*EXERCISE:* Copy the records line for line, starting at the line containing "kingdom: Plantae" and ending with the line containing "scientific name: Humulus lupulus".

*SOURCE RECORDS:*

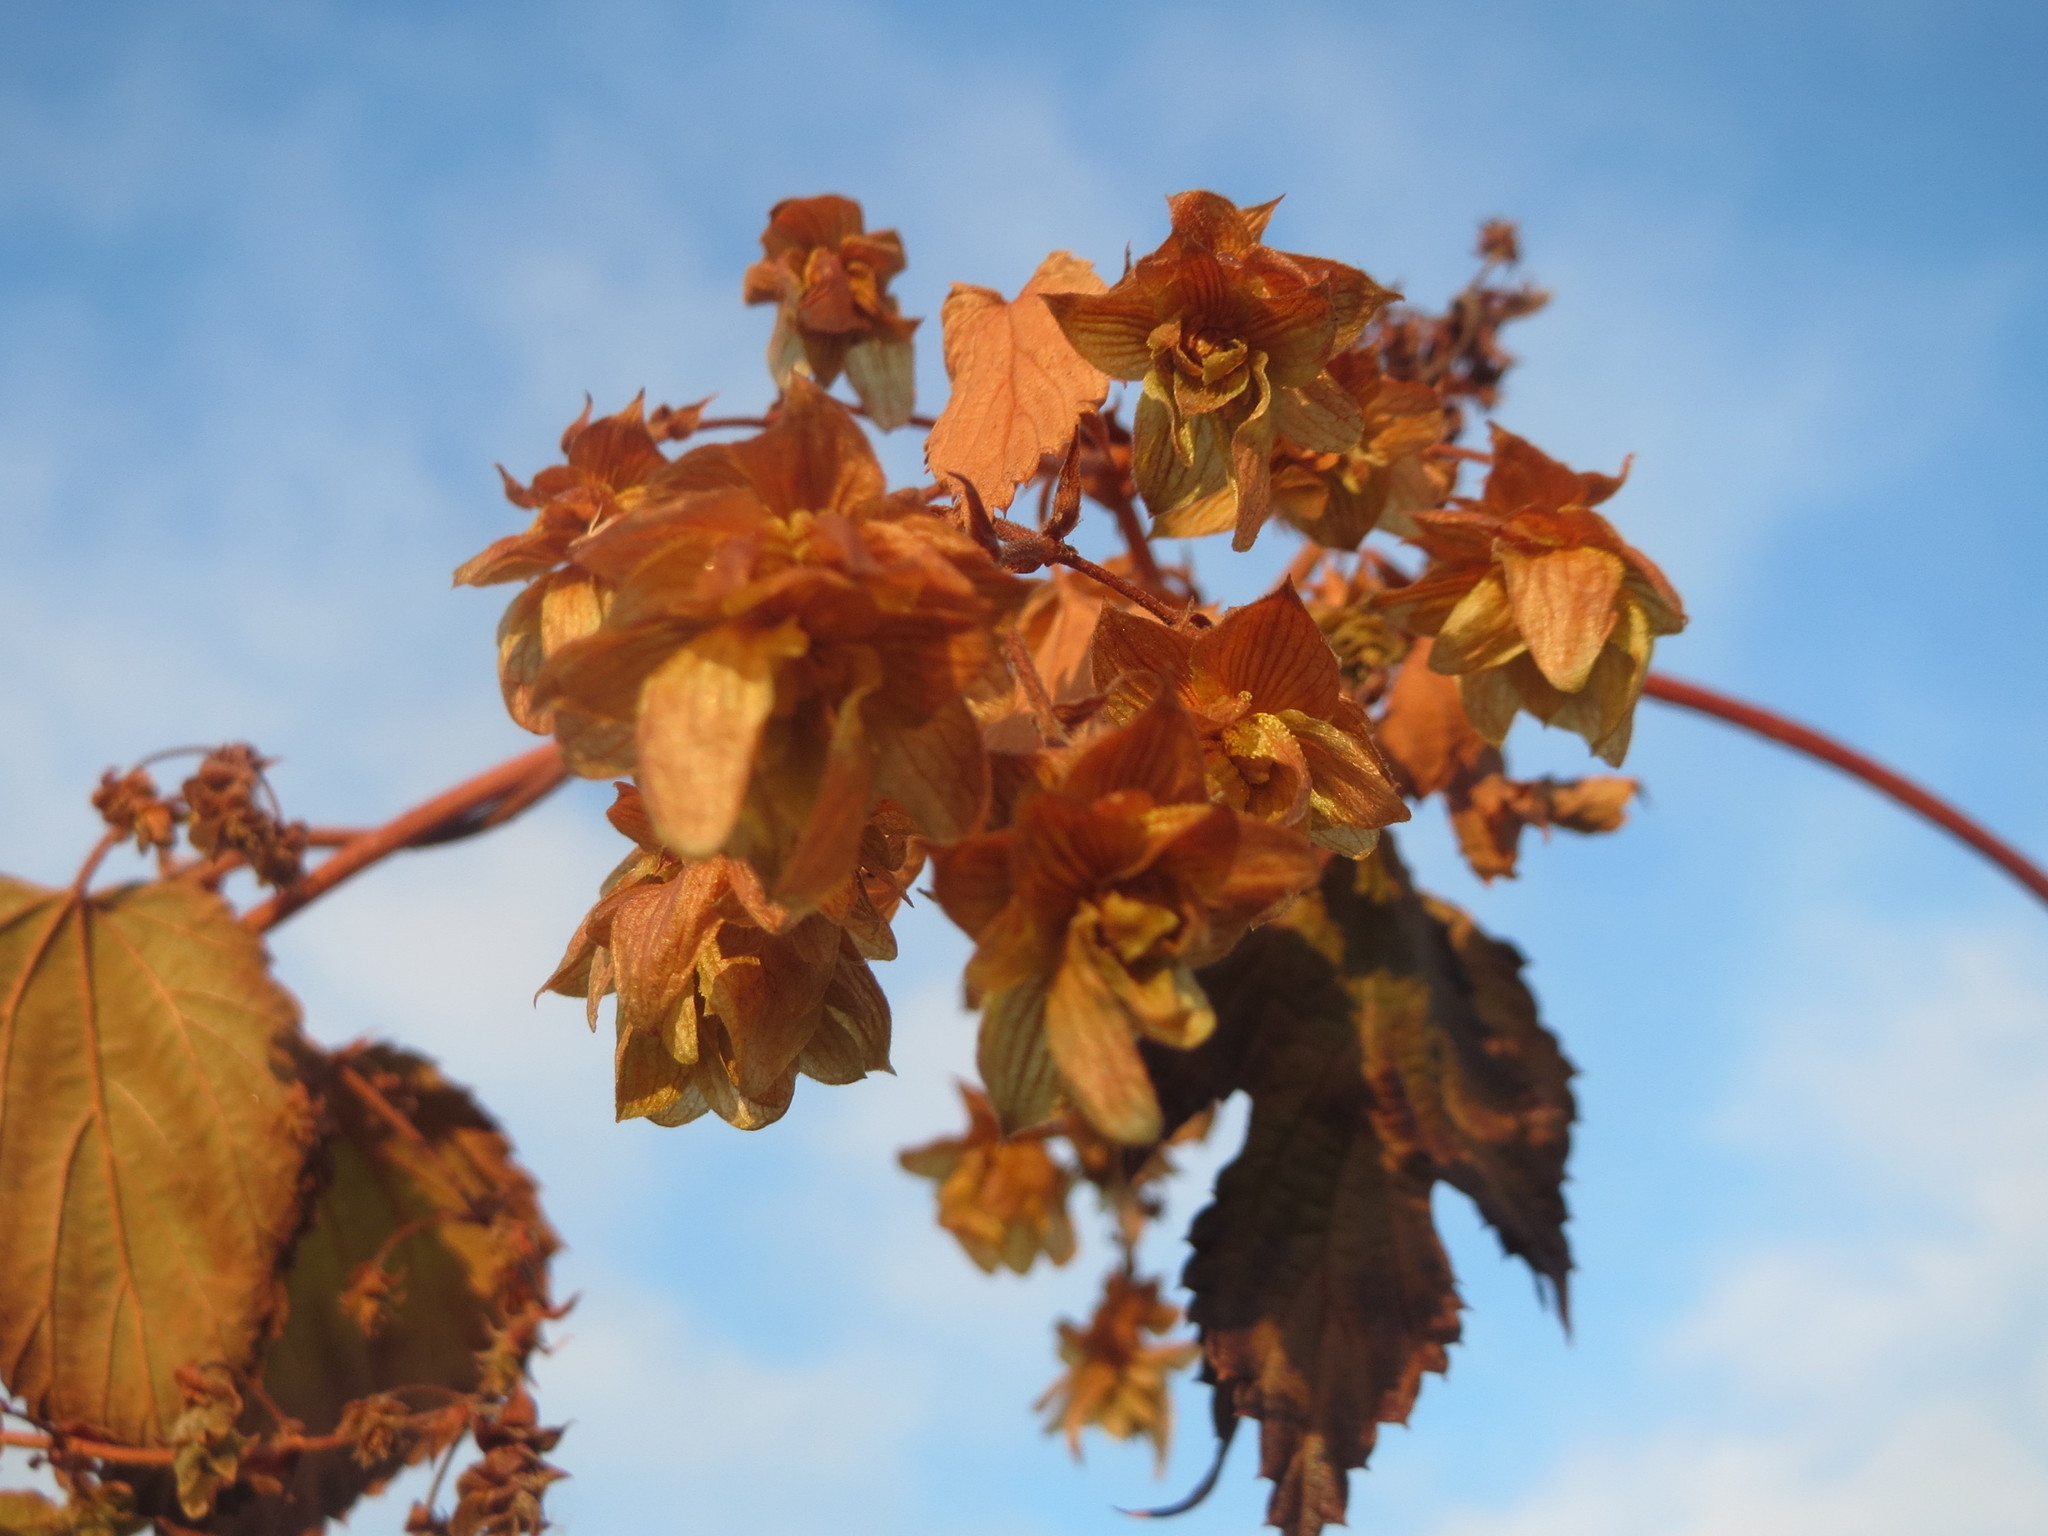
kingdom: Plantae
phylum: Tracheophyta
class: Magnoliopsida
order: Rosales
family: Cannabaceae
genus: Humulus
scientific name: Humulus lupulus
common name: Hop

---

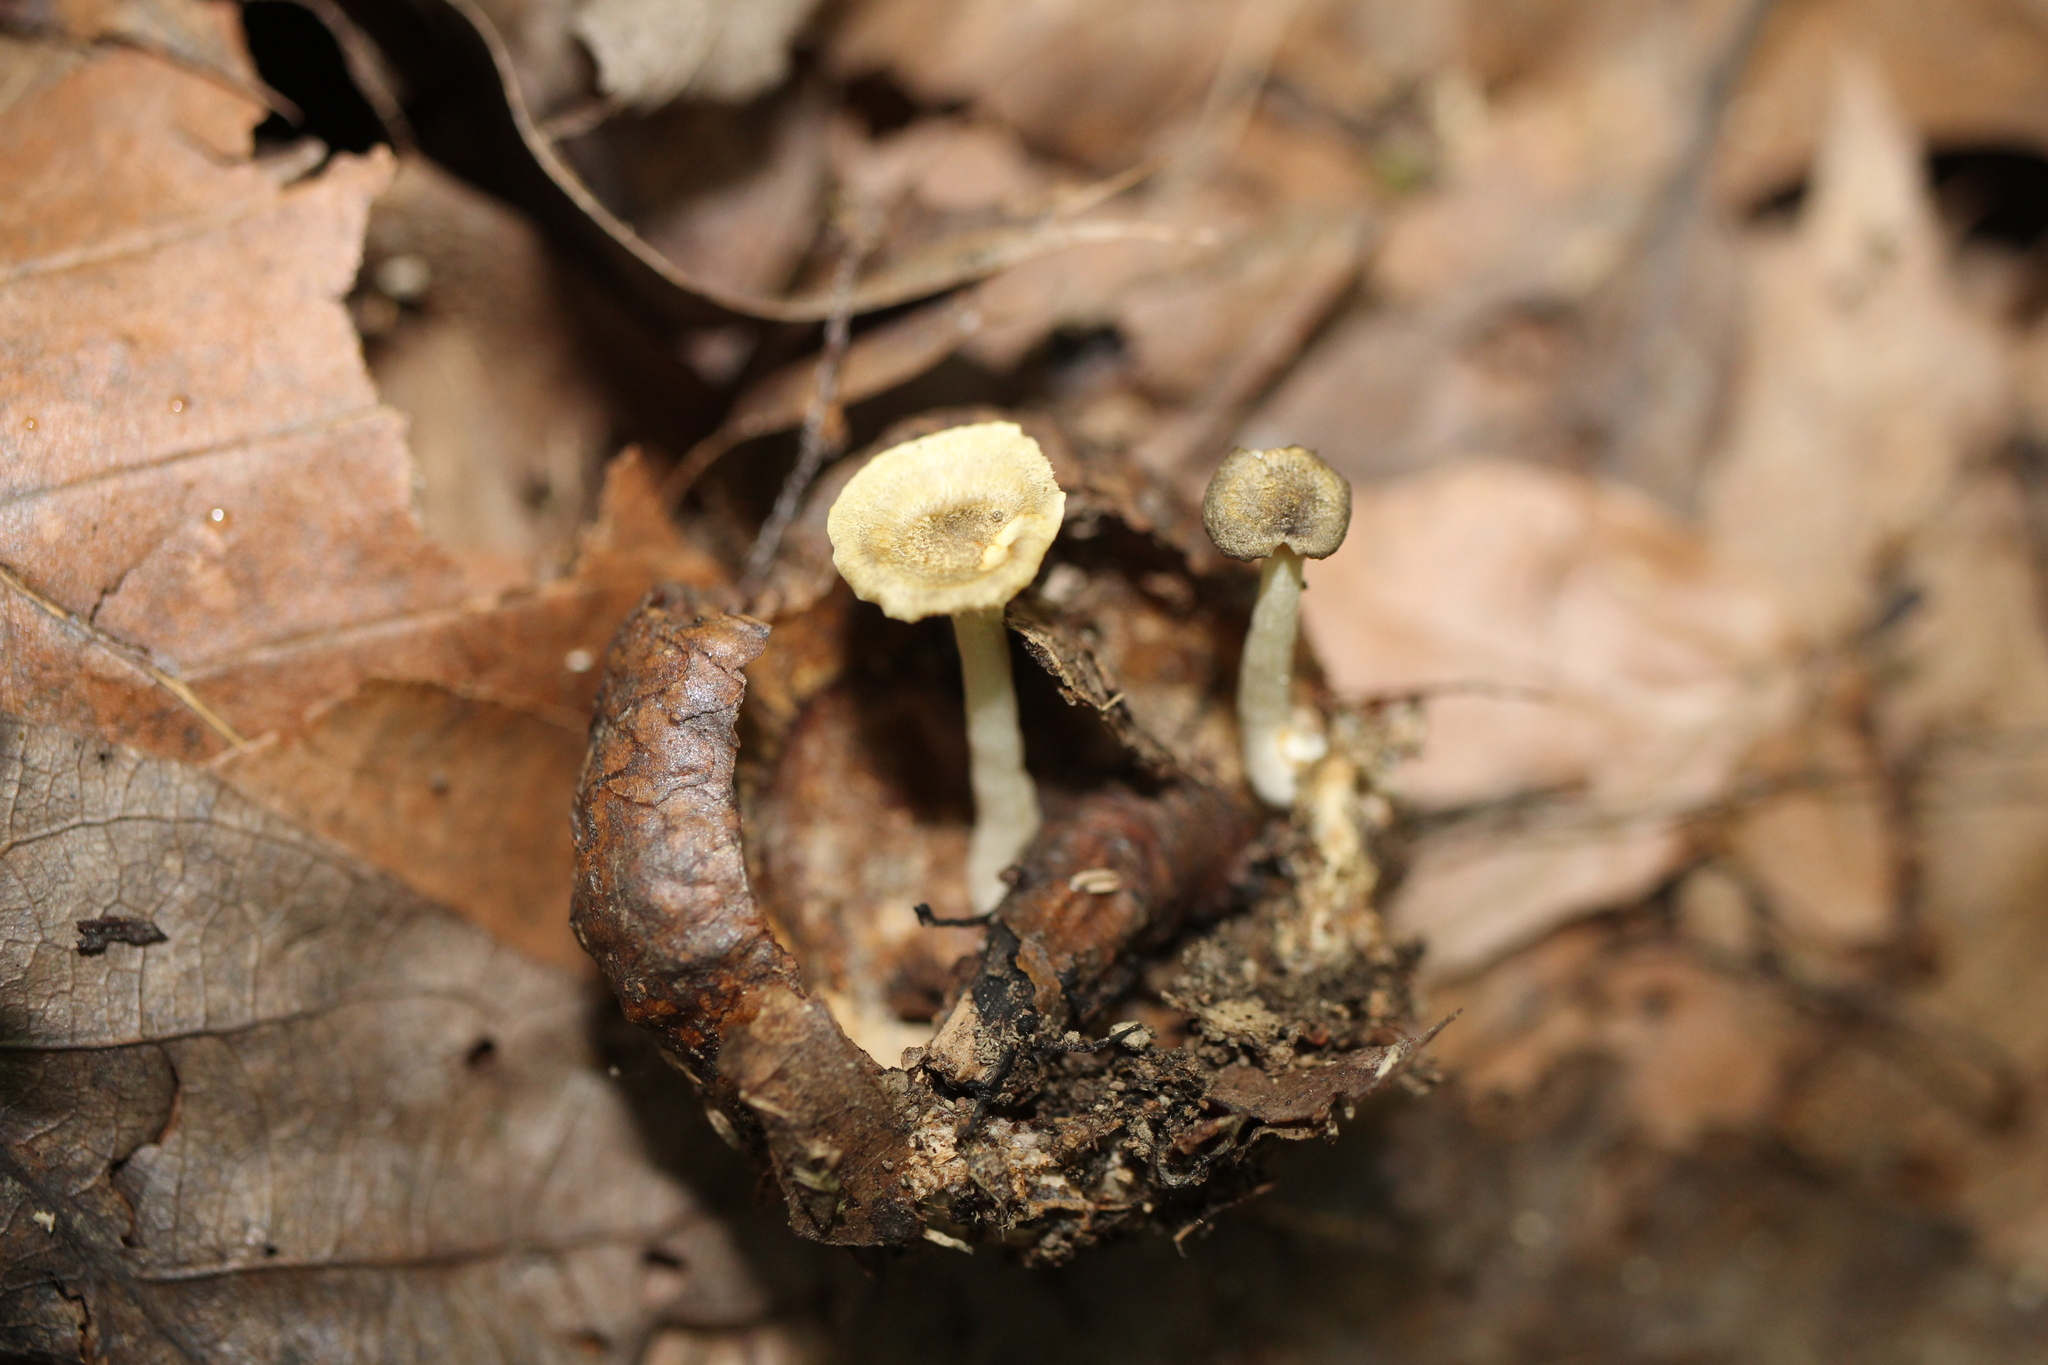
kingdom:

*RESPONSE:*
kingdom: Plantae
phylum: Tracheophyta
class: Magnoliopsida
order: Rosales
family: Cannabaceae
genus: Humulus
scientific name: Humulus lupulus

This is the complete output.